*** PROVIDED MATERIAL Section Begins ***

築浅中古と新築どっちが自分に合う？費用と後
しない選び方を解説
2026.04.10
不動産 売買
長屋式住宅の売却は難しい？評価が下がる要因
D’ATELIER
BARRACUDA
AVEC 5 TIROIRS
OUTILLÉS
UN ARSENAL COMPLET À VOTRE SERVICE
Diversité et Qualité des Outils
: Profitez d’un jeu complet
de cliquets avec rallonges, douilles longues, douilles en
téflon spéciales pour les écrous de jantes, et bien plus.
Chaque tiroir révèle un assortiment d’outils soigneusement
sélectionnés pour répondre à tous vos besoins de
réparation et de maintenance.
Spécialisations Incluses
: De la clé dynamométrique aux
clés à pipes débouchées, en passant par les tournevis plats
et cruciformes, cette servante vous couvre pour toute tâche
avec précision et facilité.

*** PROVIDED MATERIAL Section Ends ***
*** PROVIDED MATERIAL Section Begins ***

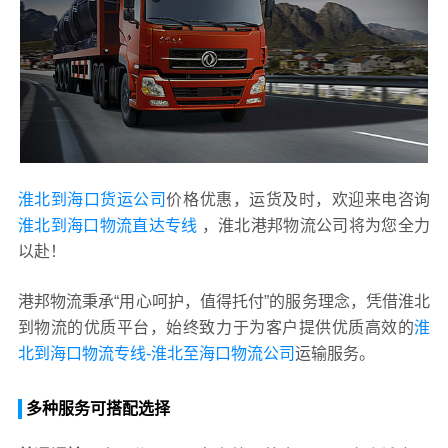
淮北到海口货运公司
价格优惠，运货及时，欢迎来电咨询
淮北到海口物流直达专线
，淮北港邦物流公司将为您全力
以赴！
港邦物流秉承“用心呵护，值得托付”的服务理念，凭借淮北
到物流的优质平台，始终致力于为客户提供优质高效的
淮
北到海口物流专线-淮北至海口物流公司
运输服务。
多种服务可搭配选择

*** PROVIDED MATERIAL Section Ends ***
*** PROVIDED MATERIAL Section Begins ***

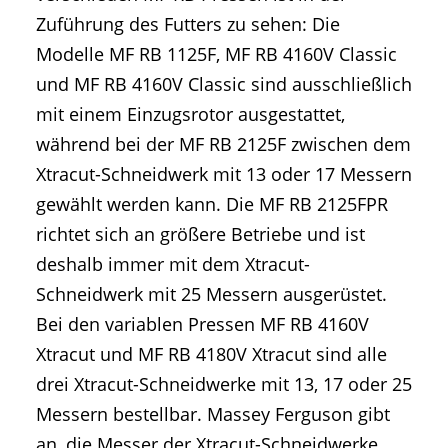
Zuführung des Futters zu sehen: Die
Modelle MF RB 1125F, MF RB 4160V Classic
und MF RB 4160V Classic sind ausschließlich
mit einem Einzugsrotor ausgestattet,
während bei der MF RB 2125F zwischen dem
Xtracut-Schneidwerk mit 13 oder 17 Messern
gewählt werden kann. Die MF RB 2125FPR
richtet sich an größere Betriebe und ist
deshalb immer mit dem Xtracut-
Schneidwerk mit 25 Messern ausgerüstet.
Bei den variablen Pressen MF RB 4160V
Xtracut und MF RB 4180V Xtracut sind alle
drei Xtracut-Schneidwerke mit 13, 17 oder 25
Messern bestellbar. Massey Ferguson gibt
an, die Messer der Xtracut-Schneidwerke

*** PROVIDED MATERIAL Section Ends ***

● **THE TASK**
Wherever the word "Xtracut" turns up in the records, copy out the line it is on.

● **EXERCISE RESPONSE**
Xtracut-Schneidwerk mit 13 oder 17 Messern
deshalb immer mit dem Xtracut-
Xtracut und MF RB 4180V Xtracut sind alle
drei Xtracut-Schneidwerke mit 13, 17 oder 25
an, die Messer der Xtracut-Schneidwerke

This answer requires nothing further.